A.W.W. - [rires] En effet, six mois après le lancement, j'ai découvert que le quart de mes clientes étaient... des clients ! Notre section pour hommes était limitée. Je croyais qu'elle ne serait fréquentée que par les femmes qui magasinent pour leur conjoint. Nous avons revu notre offre rapidement. C'est ce que j'appelle un beau problème. Mais j'en ai tiré une leçon : un entrepreneur doit être prêt à revoir ses certitudes. Ne vous sentez pas lié à votre idée de départ.
D.B. - Vous êtes mentore pour l'accélérateur TechStars et accompagnez plusieurs technos. De quoi parlez-vous aux entrepreneurs ?
A.W.W. - De l'importance de l'exécution. Des idées, tout le monde peut en avoir. Mais il faut les implanter rapidement. Avec notre type de produit, les ventes-éclair, une application mobile puissante s'imposait. Nous avons donc investi dans ce dossier dès le début. Aujourd'hui, le tiers de nos revenus provient de ventes effectuées à partir de plateformes mobiles. Nous vendons un produit qui appelle la spontanéité.
D.B. - Vous avez démarré Gilt avec votre meilleure amie. Qu'est-ce qui est le plus important : votre relation d'amitié ou votre entreprise ?

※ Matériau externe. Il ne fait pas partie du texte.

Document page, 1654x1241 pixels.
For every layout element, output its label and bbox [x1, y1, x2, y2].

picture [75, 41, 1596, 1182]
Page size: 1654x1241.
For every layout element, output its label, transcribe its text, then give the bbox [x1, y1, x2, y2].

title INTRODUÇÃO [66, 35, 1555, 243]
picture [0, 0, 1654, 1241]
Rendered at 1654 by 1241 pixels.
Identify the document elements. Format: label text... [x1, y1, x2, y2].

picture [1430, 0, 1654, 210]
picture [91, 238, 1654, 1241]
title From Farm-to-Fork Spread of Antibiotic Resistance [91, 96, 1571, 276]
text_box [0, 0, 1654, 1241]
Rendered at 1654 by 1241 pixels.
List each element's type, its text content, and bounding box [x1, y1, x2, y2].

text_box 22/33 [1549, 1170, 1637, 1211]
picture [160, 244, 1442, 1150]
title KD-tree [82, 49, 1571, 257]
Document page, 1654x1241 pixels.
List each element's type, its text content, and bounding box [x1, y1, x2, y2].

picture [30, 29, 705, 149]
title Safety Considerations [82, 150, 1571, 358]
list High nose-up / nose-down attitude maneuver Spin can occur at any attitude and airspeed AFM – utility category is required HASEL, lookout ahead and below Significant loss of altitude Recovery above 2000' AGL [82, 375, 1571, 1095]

A.W.W. - Voilà une question que nous nous sommes posée avant de nous lancer en affaires. Notre réponse : notre relation. Et nous sommes convaincues que la force de notre relation nous confère une avance sur la concurrence. Parce que nous nous comprenons et que nous nous complétons, nous implantons nos idées plus rapidement.